In the records, find every line with the word "Anderson" and copy it out.
[[ MATERIAL TO PROCESS, beginning ]]
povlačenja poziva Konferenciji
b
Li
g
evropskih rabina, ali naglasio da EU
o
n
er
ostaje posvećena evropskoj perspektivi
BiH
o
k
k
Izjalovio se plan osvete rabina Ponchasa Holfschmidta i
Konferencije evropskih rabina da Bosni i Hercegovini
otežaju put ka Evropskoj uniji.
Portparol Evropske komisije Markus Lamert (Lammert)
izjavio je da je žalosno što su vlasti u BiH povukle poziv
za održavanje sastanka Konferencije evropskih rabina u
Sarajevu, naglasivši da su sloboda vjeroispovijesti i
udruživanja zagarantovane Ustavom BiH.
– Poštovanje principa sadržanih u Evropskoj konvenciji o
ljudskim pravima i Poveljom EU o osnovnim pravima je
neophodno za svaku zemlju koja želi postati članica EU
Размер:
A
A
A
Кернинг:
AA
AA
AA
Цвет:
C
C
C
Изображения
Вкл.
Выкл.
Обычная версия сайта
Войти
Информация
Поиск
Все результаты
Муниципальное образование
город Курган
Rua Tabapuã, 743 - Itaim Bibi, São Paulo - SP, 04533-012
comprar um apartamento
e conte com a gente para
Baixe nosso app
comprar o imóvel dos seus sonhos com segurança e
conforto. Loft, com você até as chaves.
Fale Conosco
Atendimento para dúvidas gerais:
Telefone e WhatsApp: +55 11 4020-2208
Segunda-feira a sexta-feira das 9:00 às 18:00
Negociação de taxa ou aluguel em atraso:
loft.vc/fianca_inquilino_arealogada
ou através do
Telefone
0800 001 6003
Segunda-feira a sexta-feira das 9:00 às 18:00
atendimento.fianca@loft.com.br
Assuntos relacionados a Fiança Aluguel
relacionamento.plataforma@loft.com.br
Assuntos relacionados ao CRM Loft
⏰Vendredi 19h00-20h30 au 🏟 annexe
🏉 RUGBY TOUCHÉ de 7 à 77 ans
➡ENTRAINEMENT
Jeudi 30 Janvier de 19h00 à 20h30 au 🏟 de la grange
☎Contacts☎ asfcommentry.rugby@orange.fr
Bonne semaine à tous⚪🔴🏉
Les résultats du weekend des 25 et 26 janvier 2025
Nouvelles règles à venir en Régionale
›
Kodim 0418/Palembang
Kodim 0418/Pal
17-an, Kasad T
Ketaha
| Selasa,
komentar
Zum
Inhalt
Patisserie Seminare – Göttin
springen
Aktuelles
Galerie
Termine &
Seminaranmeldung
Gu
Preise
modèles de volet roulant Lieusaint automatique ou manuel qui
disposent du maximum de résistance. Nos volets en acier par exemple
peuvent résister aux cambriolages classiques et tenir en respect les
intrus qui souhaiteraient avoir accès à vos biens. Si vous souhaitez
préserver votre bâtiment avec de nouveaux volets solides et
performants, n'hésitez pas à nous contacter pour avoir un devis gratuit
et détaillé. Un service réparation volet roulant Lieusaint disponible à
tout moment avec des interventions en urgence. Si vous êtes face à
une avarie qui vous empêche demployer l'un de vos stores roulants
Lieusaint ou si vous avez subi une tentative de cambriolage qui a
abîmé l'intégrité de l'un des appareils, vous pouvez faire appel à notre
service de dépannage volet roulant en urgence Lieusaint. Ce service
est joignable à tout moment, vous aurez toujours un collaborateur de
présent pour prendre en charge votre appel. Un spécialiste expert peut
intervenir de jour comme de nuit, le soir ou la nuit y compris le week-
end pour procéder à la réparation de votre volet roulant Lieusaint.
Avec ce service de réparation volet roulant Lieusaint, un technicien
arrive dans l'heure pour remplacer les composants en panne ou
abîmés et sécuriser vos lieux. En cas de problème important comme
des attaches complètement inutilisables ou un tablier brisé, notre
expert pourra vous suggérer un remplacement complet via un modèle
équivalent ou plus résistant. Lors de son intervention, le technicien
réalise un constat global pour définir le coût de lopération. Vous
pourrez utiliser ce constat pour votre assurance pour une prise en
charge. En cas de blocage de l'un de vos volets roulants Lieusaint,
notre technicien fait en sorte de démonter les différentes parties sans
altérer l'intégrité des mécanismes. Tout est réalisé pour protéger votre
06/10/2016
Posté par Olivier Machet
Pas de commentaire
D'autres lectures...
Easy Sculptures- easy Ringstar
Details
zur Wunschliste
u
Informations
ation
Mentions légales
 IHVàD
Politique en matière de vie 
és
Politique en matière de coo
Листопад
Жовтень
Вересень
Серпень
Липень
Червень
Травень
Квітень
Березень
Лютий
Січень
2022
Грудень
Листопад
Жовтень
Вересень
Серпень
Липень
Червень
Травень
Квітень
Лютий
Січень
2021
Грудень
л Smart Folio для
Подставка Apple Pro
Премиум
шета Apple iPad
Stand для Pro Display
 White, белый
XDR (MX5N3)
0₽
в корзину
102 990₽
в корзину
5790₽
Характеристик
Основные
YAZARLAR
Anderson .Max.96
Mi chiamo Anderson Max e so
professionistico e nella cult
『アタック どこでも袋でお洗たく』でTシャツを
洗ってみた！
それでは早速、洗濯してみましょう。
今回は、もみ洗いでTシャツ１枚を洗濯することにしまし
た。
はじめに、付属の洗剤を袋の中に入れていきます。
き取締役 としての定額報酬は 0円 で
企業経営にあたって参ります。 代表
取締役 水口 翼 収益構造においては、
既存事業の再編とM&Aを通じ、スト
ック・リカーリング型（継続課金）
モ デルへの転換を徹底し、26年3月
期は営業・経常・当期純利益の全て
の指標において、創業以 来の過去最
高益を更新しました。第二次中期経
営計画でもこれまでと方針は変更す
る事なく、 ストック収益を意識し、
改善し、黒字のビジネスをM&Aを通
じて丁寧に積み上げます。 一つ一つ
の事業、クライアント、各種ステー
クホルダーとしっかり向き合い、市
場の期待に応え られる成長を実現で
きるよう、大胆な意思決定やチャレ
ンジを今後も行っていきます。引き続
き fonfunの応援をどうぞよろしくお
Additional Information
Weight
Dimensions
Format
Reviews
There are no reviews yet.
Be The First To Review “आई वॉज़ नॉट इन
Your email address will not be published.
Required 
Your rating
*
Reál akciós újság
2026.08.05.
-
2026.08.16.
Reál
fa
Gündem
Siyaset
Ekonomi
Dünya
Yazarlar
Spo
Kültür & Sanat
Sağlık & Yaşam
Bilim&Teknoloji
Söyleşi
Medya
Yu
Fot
[[ MATERIAL TO PROCESS, end ]]
### ANSWER SPACE
Anderson .Max.96
Mi chiamo Anderson Max e so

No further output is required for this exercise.